Faust is an opera by the German composer Louis Spohr. The libretto, by Josef Karl Bernard, is based on the legend of Faust; it is not influenced by Goethe's Faust, though Faust: The First Part of the Tragedy had been published in 1808. Instead, Carl Bernard's libretto draws mainly on Faust plays and poems by Maximilian Klinger and Heinrich von Kleist. Spohr's Faust is an important work in the history of German Romantic opera.

Spohr had left his court appointment at Gotha and taken up a post in Vienna at the Theater An der Wien, which had recently been purchased by Count Ferdinand Palffy von Erdöd. He composed the opera in less than four months, May to September 1813 but had difficulties with count Palffy that interfered with getting it staged in Vienna. Though he took the manuscript score privately to Giacomo Meyerbeer, who played it, with Spohr singing— supplementing his vocal range by whistling— it was not until Carl Maria von Weber took an interest in the score that it received its premiere. Weber conducted the first performance of Faust at the Ständetheater, Prague on 1 September 1816. Meyerbeer introduced it at Berlin.
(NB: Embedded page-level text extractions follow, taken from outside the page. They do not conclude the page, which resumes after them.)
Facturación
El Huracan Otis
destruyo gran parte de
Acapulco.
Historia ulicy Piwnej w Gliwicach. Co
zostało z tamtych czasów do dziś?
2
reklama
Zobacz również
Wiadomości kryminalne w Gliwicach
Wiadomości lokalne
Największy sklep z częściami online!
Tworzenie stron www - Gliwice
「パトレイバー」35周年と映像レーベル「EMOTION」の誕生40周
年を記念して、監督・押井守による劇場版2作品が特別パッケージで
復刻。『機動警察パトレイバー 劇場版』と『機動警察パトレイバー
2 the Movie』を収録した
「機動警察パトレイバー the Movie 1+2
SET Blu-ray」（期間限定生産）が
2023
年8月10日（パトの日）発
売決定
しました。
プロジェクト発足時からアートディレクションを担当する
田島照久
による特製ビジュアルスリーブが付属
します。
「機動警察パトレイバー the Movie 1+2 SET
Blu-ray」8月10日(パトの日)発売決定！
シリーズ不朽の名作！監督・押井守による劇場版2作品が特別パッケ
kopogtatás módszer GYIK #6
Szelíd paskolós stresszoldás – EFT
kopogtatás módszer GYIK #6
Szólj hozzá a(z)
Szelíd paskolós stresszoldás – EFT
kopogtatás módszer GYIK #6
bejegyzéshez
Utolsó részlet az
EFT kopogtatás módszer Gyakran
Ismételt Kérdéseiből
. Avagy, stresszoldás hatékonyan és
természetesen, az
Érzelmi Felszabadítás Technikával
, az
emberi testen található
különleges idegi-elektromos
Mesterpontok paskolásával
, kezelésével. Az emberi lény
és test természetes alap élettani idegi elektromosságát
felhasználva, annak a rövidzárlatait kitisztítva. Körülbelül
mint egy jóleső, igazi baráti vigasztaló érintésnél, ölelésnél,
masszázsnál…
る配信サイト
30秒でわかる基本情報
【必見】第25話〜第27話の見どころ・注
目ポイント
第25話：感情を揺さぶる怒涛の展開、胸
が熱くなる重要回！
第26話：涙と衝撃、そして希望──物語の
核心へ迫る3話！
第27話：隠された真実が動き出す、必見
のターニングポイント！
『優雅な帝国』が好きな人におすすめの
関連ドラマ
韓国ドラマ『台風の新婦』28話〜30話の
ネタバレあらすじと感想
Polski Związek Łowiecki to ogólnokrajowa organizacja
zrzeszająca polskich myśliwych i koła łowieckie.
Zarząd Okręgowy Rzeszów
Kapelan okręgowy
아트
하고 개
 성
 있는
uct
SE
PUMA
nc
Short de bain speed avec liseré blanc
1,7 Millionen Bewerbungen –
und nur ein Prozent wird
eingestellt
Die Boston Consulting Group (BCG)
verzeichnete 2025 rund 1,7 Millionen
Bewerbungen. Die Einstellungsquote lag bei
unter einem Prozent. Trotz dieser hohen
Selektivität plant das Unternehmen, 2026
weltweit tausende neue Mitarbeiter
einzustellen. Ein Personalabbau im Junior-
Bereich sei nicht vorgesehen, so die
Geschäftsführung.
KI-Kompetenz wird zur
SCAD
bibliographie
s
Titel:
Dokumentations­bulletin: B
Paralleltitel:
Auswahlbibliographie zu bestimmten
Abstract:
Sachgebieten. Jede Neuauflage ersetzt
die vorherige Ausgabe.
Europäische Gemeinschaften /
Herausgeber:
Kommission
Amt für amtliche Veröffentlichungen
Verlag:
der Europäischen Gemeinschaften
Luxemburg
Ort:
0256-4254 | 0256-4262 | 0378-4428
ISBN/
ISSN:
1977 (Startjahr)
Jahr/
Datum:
In its original form, the opera was a Singspiel in two acts. In 1851, Spohr turned the piece into a grand opera in three acts, replacing the spoken dialogue with recitative. This version (in an Italian translation) received its premiere at the Royal Italian Opera, Covent Garden, London on 15 July 1852. A performance was given by the University College Opera at the Bloomsbury Theatre in February 1984. In 1993 the Bielefeld Opera also performed this form of Faust in what was claimed to be the first staged production worldwide since 1931. Conducted by Geoffrey Moull and directed by Matthias Oldag, the opera was given 8 performances and subsequently recorded for CPO.